Dans un environnement identique, le milieu d’une certaine espèce n’est pas
celui de telle autre espèce, et celui d’une certaine culture n’est pas celui
d’une autre culture.
Ainsi,
le milieu suppose le sujet, qui suppose le milieu. Il y a entre les deux non
point l’altérité radicale que le dualisme postule entre le sujet (le vivant) et
l’objet (l’environnement), mais une élaboration réciproque, laquelle se
concrétise progressivement au cours de l’évolution et de l’histoire. Le milieu
n’est pas un donné, mais un construit.
Dérivant
de la phénoménologie, cette conception s’est instaurée dans
l’entre-deux-guerres à la fois – mais indépendamment – dans le domaine des
sciences de la nature et dans celui des sciences humaines. Elle est, également,
contemporaine de la double remise en cause du paradigme moderne en physique,
par la cosmologie einsteinienne d’une part, la mécanique quantique de l’autre,
tandis que de leur côté les mathématiques et la logique, avec les théorèmes de
Gödel, prouvaient qu’un système de propositions ne peut établir sa consistance
que par référence à l’extérieur de lui-même. Ainsi, de toutes parts, était
remis en cause le postulat de l’en-soi (autrement dit l’absolutisation de la
substance) qui a permis le dualisme du paradigme moderne. Il apparaissait
désormais que l’en-soi et le pour-soi s’établissent en fonction l’un de
l’autre.
La
mésologie participe de ce changement de paradigme. Ses deux fondateurs sont
d’une part le naturaliste allemand Jakob von Uexküll (1864-1944), de l’autre le
philosophe japonais Watsuji Tetsurô (1889-1960 ; le patronyme est
Watsuji). Chacun de son côté a établi une distinction radicale entre le donné
environnemental objectif – ce qu’Uexküll appelle Umgebung, et Watsuji shizen
kankyô 自然環境 – d’une part, d’autre part le milieu – qu’Uexküll
appelle Umwelt, et Watsuji fûdo 風土. Toutefois,
leurs perspectives ne se situent pas au même niveau. Uexküll, même s’il
s’occupe essentiellement des animaux (il est un des pères de l’éthologie),
prend en compte le vivant en général, au niveau des différentes espèces, ce qui
comprend aussi l’espèce humaine, tandis que Watsuji considère exclusivement
l’humain, au niveau des différentes cultures et non point de l’espèce Homo sapiens.

• [Entrées à utiliser]:
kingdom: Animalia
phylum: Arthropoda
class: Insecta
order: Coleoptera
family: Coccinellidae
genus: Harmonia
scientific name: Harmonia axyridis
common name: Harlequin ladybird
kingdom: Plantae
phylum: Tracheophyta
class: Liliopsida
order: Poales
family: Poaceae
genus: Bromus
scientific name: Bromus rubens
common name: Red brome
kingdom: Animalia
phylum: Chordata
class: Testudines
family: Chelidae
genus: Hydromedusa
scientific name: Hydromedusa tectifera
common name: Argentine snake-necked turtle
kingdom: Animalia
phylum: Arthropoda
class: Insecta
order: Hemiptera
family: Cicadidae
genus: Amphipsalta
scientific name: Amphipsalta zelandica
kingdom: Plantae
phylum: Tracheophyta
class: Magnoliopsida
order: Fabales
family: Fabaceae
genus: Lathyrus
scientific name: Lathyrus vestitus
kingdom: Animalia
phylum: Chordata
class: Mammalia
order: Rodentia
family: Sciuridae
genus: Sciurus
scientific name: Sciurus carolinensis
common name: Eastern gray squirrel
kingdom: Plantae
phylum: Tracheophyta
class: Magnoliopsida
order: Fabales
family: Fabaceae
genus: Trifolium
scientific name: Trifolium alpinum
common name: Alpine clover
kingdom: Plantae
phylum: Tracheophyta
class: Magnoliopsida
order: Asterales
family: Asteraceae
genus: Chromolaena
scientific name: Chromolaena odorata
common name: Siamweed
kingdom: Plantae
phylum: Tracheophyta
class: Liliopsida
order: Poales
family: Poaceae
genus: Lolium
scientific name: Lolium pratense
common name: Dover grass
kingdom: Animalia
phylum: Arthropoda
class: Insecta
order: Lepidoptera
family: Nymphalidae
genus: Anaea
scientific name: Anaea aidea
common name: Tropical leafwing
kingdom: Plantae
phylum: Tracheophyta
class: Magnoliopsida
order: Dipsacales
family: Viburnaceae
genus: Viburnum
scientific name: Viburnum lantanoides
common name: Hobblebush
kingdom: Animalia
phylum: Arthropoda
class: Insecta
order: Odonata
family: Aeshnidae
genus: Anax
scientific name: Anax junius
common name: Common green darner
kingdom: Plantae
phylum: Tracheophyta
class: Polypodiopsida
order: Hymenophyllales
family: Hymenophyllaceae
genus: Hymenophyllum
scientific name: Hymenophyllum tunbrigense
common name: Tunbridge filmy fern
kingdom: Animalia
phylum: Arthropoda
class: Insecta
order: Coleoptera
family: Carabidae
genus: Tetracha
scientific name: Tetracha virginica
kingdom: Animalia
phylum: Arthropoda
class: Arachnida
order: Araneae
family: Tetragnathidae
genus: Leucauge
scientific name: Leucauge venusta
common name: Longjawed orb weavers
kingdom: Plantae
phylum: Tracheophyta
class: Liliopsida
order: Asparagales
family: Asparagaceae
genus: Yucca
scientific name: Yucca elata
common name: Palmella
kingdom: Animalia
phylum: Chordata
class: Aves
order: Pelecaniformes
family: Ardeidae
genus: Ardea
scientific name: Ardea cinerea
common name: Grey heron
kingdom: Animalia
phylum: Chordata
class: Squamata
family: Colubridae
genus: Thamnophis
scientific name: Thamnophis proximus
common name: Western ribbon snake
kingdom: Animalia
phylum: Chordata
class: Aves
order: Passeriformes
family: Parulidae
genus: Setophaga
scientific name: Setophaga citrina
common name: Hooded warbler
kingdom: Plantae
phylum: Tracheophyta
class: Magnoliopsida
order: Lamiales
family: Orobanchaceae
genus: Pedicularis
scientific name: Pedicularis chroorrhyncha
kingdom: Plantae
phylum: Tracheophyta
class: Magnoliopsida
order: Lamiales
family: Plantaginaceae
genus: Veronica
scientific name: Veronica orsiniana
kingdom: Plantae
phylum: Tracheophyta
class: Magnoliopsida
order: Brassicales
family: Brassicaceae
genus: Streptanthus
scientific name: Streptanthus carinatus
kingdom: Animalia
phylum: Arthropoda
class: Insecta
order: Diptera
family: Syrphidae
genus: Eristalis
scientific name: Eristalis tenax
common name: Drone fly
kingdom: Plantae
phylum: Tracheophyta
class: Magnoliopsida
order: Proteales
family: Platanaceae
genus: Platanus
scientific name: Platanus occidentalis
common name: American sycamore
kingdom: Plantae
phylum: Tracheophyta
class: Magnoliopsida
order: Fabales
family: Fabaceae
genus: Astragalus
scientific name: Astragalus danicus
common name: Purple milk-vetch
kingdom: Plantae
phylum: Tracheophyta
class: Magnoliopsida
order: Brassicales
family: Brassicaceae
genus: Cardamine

• [Liste des tâches]:
1. Répondez aux questions suivantes d'après le passage sur la mésologie :
(a) Le milieu y est-il présenté comme un donné ou comme un construit ?
(b) Qui sont les deux fondateurs de la mésologie ?
(c) Quel terme Watsuji emploie-t-il pour désigner le milieu ?
2. Extrayez des entrées, s'il vous plaît, les lignes qui commencent à celle contenant « family: Tetragnathidae » et se terminent à celle contenant « common name: Drone fly », ces deux lignes incluses, et reproduisez-les à l'identique.

• [Corrigé de l'exercice]:
1.
(a) Comme un construit.
(b) Le naturaliste allemand Jakob von Uexküll et le philosophe japonais Watsuji Tetsurô.
(c) Fûdo 風土.

2.
family: Tetragnathidae
genus: Leucauge
scientific name: Leucauge venusta
common name: Longjawed orb weavers
kingdom: Plantae
phylum: Tracheophyta
class: Liliopsida
order: Asparagales
family: Asparagaceae
genus: Yucca
scientific name: Yucca elata
common name: Palmella
kingdom: Animalia
phylum: Chordata
class: Aves
order: Pelecaniformes
family: Ardeidae
genus: Ardea
scientific name: Ardea cinerea
common name: Grey heron
kingdom: Animalia
phylum: Chordata
class: Squamata
family: Colubridae
genus: Thamnophis
scientific name: Thamnophis proximus
common name: Western ribbon snake
kingdom: Animalia
phylum: Chordata
class: Aves
order: Passeriformes
family: Parulidae
genus: Setophaga
scientific name: Setophaga citrina
common name: Hooded warbler
kingdom: Plantae
phylum: Tracheophyta
class: Magnoliopsida
order: Lamiales
family: Orobanchaceae
genus: Pedicularis
scientific name: Pedicularis chroorrhyncha
kingdom: Plantae
phylum: Tracheophyta
class: Magnoliopsida
order: Lamiales
family: Plantaginaceae
genus: Veronica
scientific name: Veronica orsiniana
kingdom: Plantae
phylum: Tracheophyta
class: Magnoliopsida
order: Brassicales
family: Brassicaceae
genus: Streptanthus
scientific name: Streptanthus carinatus
kingdom: Animalia
phylum: Arthropoda
class: Insecta
order: Diptera
family: Syrphidae
genus: Eristalis
scientific name: Eristalis tenax
common name: Drone fly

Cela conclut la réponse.